# verwählt ... was dann?



## Tazdevil (21 Februar 2002)

In einem anderen Forum zu Dialern kam eine Frage auf, die ich auch gerne
hier zur Diskussion stellen würde.

Was passiert, wenn man sich mit einem normalen Telefon verwählt und an
einen solchen 300 €/Einwahl Dialer gerät.

Aufgrund der ständig wachsenden Anzahl an Dialern und somit verschiedenen 0190 Nummern ist ja die Wahrscheinlichkeit immer größer, dass man beim Verwählen auch mal einen Abzock-Dialer erwischt.

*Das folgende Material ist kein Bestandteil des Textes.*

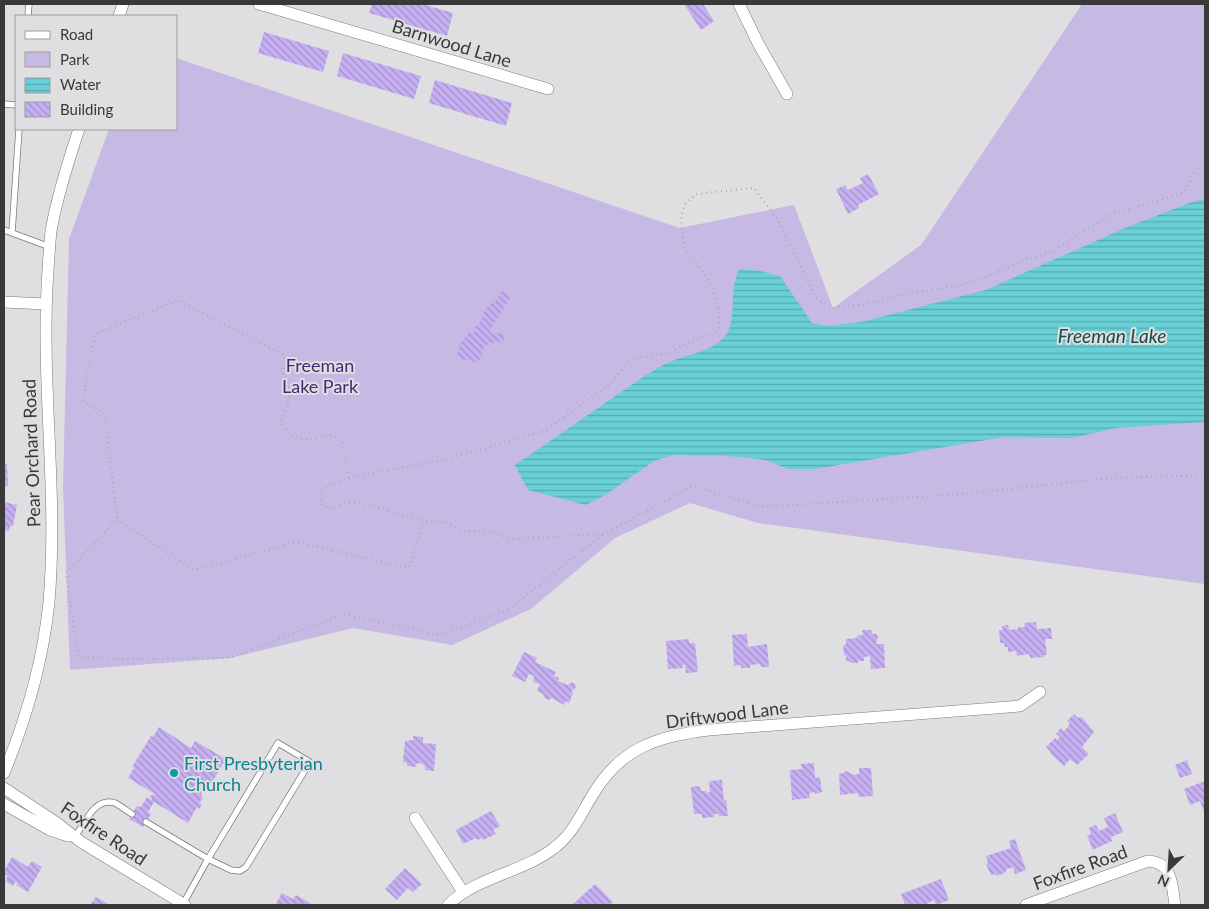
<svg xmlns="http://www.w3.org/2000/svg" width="1209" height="909" font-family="Lato,sans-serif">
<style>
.green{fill:#c6b9e4}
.water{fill:url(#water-rules)}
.building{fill:url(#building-back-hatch)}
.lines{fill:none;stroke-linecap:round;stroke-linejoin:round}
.lane-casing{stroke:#7a7a7c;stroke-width:7}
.street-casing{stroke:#7a7a7c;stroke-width:12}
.path{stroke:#aaaaac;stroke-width:2;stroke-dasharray:1 4;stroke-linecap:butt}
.lane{stroke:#fff;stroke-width:5.5}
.street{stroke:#fff;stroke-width:11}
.culture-dot{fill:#0f9aa8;stroke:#dfdfe2;stroke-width:2}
.labels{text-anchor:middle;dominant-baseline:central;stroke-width:4;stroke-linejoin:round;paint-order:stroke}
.street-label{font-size:18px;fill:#39393a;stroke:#dfdfe2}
.park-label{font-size:18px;fill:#492976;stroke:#dfdfe2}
.culture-label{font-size:18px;fill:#0d838f;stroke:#dfdfe2;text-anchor:start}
.water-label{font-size:19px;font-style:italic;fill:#19494b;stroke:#dfdfe2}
</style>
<defs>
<pattern id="water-rules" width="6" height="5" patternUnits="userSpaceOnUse" patternTransform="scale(1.25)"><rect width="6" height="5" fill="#68d0d6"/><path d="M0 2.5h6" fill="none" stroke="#57aaaf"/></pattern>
<pattern id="building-back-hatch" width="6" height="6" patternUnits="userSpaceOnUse" patternTransform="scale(1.25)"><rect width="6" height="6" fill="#c6b0f3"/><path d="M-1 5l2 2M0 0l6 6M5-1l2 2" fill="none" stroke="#a290c6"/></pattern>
</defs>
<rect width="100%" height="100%" fill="#dfdfe2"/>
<path class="green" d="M1082 4H1205V584L758 523 690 503 615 538 531 609 452 645 353 628 230 658 70 670 63 487 69 239 109 129H176V58L680 228 794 205 833 308 921 245Z"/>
<path class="water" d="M1205 199V422L1116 428 1072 438 1004 437 815 469H788L766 460 728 456 673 455 654 461 608 493 586 505 528 490 515 465 646 375C654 371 661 365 670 362 692 352 726 351 731 322 735 302 730 290 739 269L760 271 780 276 812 323 828 326 861 322 986 290 1125 228 1192 202Z"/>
<path class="building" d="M372 4H422L453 13 447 36 369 13Z
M684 4H703L714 21 701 30Z
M264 32 329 51 323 72 258 53Z
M343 53 421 76 414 99 337 76Z
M435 80 512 103 506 126 429 103Z
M868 174 879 194 858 205 859 208 848 214 836 189 845 185 848 190 863 183 860 178Z
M502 291 511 297 489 331 492 334 503 332 504 341 491 343 489 346 486 344 481 353 483 357 478 360 476 363 470 359 468 361 461 358 457 355 460 346 459 345 470 331 473 333 475 331 473 328 474 326H478L484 315 483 314 488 306 489 307 492 303H494Z
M4 464H7L8 486H4Z
M4 502 17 505 13 526H10L9 531 4 530Z
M1036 622 1037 629 1051 628 1052 639H1045L1047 655H1044V657L1030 658 1029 654 1017 656 1016 651 1008 652V647H1005L1004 643H1000L999 630H1003L1002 626 1008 625 1009 630 1018 629V627H1025L1024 623Z
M862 630H871L872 634H876L878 636 876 644H884L885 668 871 669 870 656 864 657V661H858V663H852L846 660V655H844L843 645H846V639L858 638 856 636 863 635Z
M747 634 748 647 767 644 769 667H761L760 664 750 665V668H741V665L734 666 732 635Z
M689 639V643H695L698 672 686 673 685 665H682L683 668 668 669 666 641Z
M524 652 537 658 535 662 556 672 554 676 559 678 558 681 568 685 572 682 575 684 576 687 571 692 573 693 569 703 566 701 564 705 552 698 548 700 545 698 543 694 537 691 540 684 533 682 534 676 529 674 525 682 512 676Z
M1074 714 1078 718 1082 717 1094 732 1082 747 1089 754 1077 765 1070 759 1064 766 1050 753 1051 752 1046 747 1055 738 1057 740 1060 737 1056 734 1061 728 1064 731 1069 726 1068 725 1070 723 1067 721Z
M159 727 191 748 195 741 226 759 211 784 206 785 201 794 203 798 199 803 202 805 199 809 197 807 188 823 154 802 148 812 151 814 143 827 129 819 137 806 141 807 147 797 152 800V798L150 797 152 794 154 795 155 794 128 778 134 768 132 767 151 736 153 737Z
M413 736 423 737V743L436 744 434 771 425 770V766L422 764 417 763 416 767 407 766V763L403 762 405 741 413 740Z
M1187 760 1192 774 1180 778 1175 765Z
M814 763 815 778 820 777 822 792 815 794V792L809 793 810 798 792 800 790 770 802 769 801 764Z
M859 768H871L873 796 859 797 858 793 840 795 839 774 843 773 846 771 854 775 859 774Z
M722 780 724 801 726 800 728 816H719V814H714V817L702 818V814H694L691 787 700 786 701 791H706L707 793 710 792 709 781Z
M1205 781V815L1200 801 1190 805 1184 789Z
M491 811 500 826 493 830 496 834 483 840 482 838 477 840 476 838 463 844 456 830Z
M1115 813 1123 832 1111 837 1112 841 1093 850 1087 836 1091 834 1089 828 1096 825 1099 831 1108 827 1104 818Z
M1015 839 1026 870 1015 874 1013 867 1007 869 1005 873 996 876V874L991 875 986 864 988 863 986 856 1011 848 1009 841Z
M12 857 28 867 32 861 42 867 28 892 16 885 18 883 15 882 13 886 5 881 8 876 4 874V871Z
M405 868 422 884 413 892 408 888 397 900 385 889Z
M941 879 949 900 936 905 934 900 925 905H905L901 894Z
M595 884 613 902 609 905H572Z
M282 893 293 899 296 895 310 903 309 905H275Z
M96 897 110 905H90Z"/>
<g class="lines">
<g class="lane-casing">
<path id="lane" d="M28 16 29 4
M4 104 16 105
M4 230 50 247
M12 232 19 129
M146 822 208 859 278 743 310 762 246 867 240 871 231 870 208 859 183 904
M75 837C84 824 95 796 115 803 121 806 127 811 132 814"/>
</g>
<g class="street-casing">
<path id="street" d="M259 4 548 89
M739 4 759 45 787 94
M119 16 123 4
M4 302 46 304
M4 773C27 717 43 661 49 602 58 497 42 392 47 288 48 269 49 250 51 231 57 196 68 162 79 129
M4 788 57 823 81 842 185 905
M4 804 50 830 68 836
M415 818 463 892
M448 905C478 876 522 873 554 848 572 835 581 814 592 796 620 748 657 736 709 730L1020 706 1040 692
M1026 905 1148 861C1173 862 1172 886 1175 905"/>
</g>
<path class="path" d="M1205 162 1198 166 1183 193 1112 214 1055 250 1037 257 1028 258 982 279 956 286 906 294 866 304 833 308 816 298 778 220 754 188 696 194 685 204 681 217 684 247 708 279 718 305 720 327 711 335 691 341 669 353 635 358 626 364 609 385 544 431 451 458 349 478 329 484 320 493 322 506 330 508 352 502 376 507 424 521 445 522 462 531H487L511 539 604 534 693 486 761 507 973 493 1110 478 1205 475
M349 478 342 441 332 435 307 440 291 435 282 426 281 419 287 409 290 390 283 375 284 355 178 300 95 334 83 401 105 414 117 519 66 573 78 656 116 659 230 658 344 614 438 635 506 611 604 534
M117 519 194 570 296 542 409 568 424 521"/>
<use href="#lane" class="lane"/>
<use href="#street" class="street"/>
</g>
<circle class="culture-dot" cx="174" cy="773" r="5"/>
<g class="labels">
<g class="street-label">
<text transform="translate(452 43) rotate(17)">Barnwood Lane</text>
<text transform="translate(31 453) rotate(-92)">Pear Orchard Road</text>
<text transform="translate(727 714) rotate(-7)">Driftwood Lane</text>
<text transform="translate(104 833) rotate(34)">Foxfire Road</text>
<text transform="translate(1080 867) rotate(-20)">Foxfire Road</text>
</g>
<g class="park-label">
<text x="320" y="365">Freeman<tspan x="320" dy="21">Lake Park</tspan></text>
</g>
<g class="culture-label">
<text x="184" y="763">First Presbyterian<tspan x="184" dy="21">Church</tspan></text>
</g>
<g class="water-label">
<text x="1112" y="335">Freeman Lake</text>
</g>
</g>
<rect width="1209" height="909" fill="none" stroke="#39393a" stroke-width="10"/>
<rect x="15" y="15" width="162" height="115" fill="#dfdfe2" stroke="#9d9d9f"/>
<rect x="25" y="31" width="25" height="8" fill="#ffffff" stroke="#9d9d9f"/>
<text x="60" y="40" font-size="15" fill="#39393a">Road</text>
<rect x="25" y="52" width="25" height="15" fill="#c6b9e4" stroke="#9d9d9f"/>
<text x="60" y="65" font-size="15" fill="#39393a">Park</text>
<rect x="25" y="78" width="25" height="15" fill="url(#water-rules)" stroke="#9d9d9f"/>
<text x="60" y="90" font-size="15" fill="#39393a">Water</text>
<rect x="25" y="102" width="25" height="15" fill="url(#building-back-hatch)" stroke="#9d9d9f"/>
<text x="60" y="115" font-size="15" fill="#39393a">Building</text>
<g transform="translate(1169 869) rotate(205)" stroke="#dfdfe2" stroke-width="4" paint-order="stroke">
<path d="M0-4L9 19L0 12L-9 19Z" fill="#39393a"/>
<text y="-8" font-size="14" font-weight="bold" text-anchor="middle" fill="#39393a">N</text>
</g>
</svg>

Statt einer Anmeldung zu einem Gewinnspiel also plötzlich 300 € auf der
Rechnung.

Weiss Jemand, wie in diesem Falle die rechtliche Lage ist?
Es kann ja eigentlich keinen Vertrag gegeben haben, da man am Telefon keine Zustimmung zu einem solchen geben kann.

Aber wer ist dann Beweispflichtig?
Der Betrag dürfte ja auf jeden Fall erstmal auf der Rechnung stehen.


----------



## Heiko (21 Februar 2002)

Ich denke, ohne das jetzt allerdings mit letzter Sicherheit behaupten zu können, daß auch ein Verwählen die entsprechenden Kosten verursacht.
Die Frage ist halt, ob das dann auch einen rechtskräftigen Vertrag begründet.

Ich habe die Frage mal an die FST weitergegeben und werde die Antwort hier veröffentlichen.


----------



## Anonymous (22 Februar 2002)

*Irrtümlich angewählte Dialer-0190-Rufnummer*

Egal, ob man sich verwählt oder nicht: Die Anwahl der betreffenden 0190-Rufnummer erfolgte durch den Anschlussinhaber ist ist daher von ihm zu bezahlen. :cry: 

Der hier zugrundeliegende, rechtkräftige Vertrag ist der zwischen Anschlussinhaber und Telefongesellschaft. Letztere hat ihm den Anschluss zu eigenverantwortlichen Nutzung überlassen. Somit ist der Anschlussinhaber für ALLE selbst oder durch befugte Dritte aufgebauten Verbindungen verantwortlich.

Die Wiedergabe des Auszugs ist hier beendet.